BANK Negara will allow insurance companies to invest up to 50% of their total assets in secured and unsecured assets by January, from 40% now, in a move to relax the investment limit under insurers' prudential framework.
In a statement yesterday, Bank Negara said the relaxation would be implemented in two stages:
·With immediate effect, the limit on an insurer's aggregate investment in secured and unsecured credit facilities will be raised from 40% to 45% of the insurers' margin of solvency (MOS); the limit in unsecured credit facilities is increased from 30% to 35% of the MOS.
·Effective Jan 1 next year, these limits would be further raised to 50% and 40% respectively.
Credit facilities under the admitted asset framework refer to private debt securities such as bonds, notes, debentures and loan stocks and certain types of debt securities issued by Cagamas Bhd.

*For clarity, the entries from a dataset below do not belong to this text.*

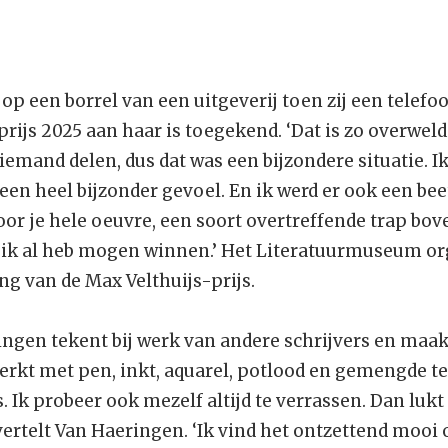
p een borrel van een uitgeverij toen zij een telefo
prijs 2025 aan haar is toegekend. ‘Dat is zo overweld
emand delen, dus dat was een bijzondere situatie. I
en heel bijzonder gevoel. En ik werd er ook een bee
 voor je hele oeuvre, een soort overtreffende trap bo
e ik al heb mogen winnen.’ Het Literatuurmuseum or
ng van de Max Velthuijs-prijs.
gen tekent bij werk van andere schrijvers en maak
rkt met pen, inkt, aquarel, potlood en gemengde te
. Ik probeer ook mezelf altijd te verrassen. Dan luk
 vertelt Van Haeringen. ‘Ik vind het ontzettend moo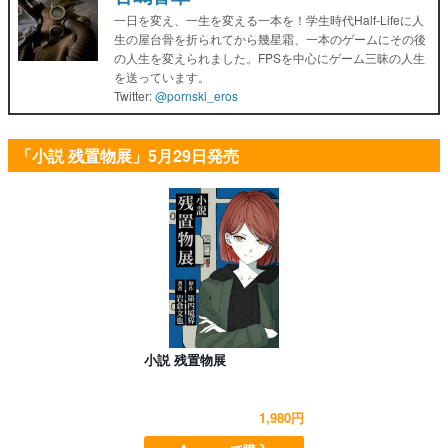
一日を変え、一生を変える一本を！学生時代Half-Lifeに人
生の屋台骨を折られてから幾星霜、一本のゲームにその後
の人生を変えられました。FPSを中心にゲーム三昧の人生
を送っています。
Twitter:
@pornski_eros
「小説 残置物展」5月29日発売
小説 残置物展
1,980円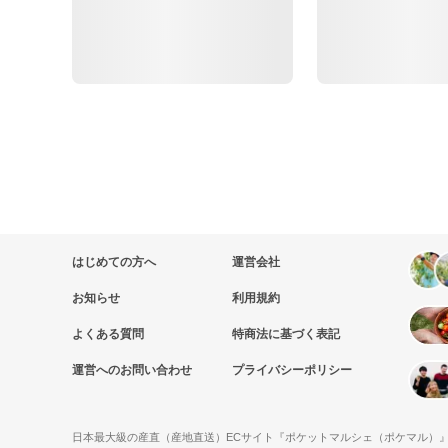
はじめての方へ
運営会社
お知らせ
利用規約
よくある質問
特商法に基づく表記
運営へのお問い合わせ
プライバシーポリシー
日本最大級の産直（産地直送）ECサイト『ポケットマルシェ（ポケマル）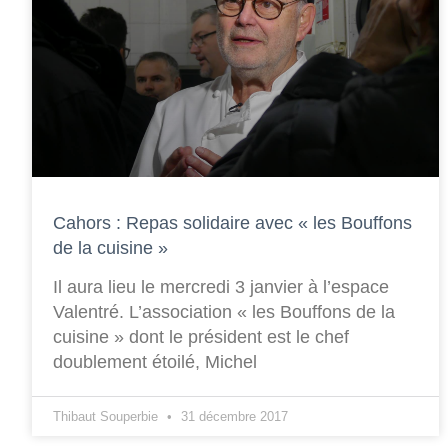
Cahors : Repas solidaire avec « les Bouffons
de la cuisine »
Il aura lieu le mercredi 3 janvier à l’espace
Valentré. L’association « les Bouffons de la
cuisine » dont le président est le chef
doublement étoilé, Michel
Thibaut Souperbie
31 décembre 2017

An unsecured facility under this framework must be of a minimum rating of BBB or P3 or its equivalent assigned by a rating agency established in Malaysia or by an internationally recognised one.
MOS refers to the company's total assets or the amount of assets to back the insurers' liabilities.
The industry, which had been waiting for a long time to see the changes, welcomed the move. It is expected to free up some RM7bil for investment in the bond market, based on total assets of about RM66.7bil in the industry as at Dec 31, 2002.
It gives us more avenue to invest in private debt securities and allows us to better match our investments with our products, said Prudential Assurance Malaysia Bhd chief executive officer Ng Keng Hooi.
Malaysia Assurance Alliance Bhd (MAA) chief executive officer Ramlan Abdul Rashid said this would give MAA and the industry a wider choice of investments.
It creates more flexibility for us to invest in these instruments, which are an important part of an insurance company's portfolio, Ramlan told StarBiz.
The move is also supported by Rating Agency Malaysia Bhd (RAM), which believes it could encourage issuers to offer products that suited the long-term investment horizon of insurance companies.
There are currently not many products with the sort of long-term investment horizon that is preferred by the insurance industry, said RAM executive director Wong Fook Wah.
Bank Negara said the increase in the investment limit was to give insurers greater flexibility in the management of insurance funds and allow more flexibility for the acquisition of assets that could offer stable income streams to match insurance liabilities, particularly long-term liabilities of life insurance companies.
Bank Negara's aim was also to promote the demand for private debt instruments and thus contribute to the development of the domestic capital market.
However, despite the positive move, the timing may not favourable, given the soft bond market and good run in the equities market, which had shifted attention from bonds.
I think the recent attention to the equity market may encourage companies to raise their funding requirements through equity papers such as right issues, said Wong of RAM.
However, he added that given the estimated inflow of about RM7bil, the total impact would augur well for the growth of the bond market in the future.
Prudential's Ng said the move by Bank Negara would support the industry's initiative to encourage companies to issue long-term bonds.
To match their products, insurance companies often require investment products with a long-term horizon,'' said Ng, who is also chairman of the investment committee at the Life Insurance Industry Association (Liam).
Although long-term bonds are subjected to higher interest rates and may be costly for issuers, they help to eliminate the risk of issuers having to redeem the bonds earlier.
In 1997, we saw a lot of companies faced with severe financial constraints because they did not have the funds or could not get alternative financing to redeem their bonds, he said.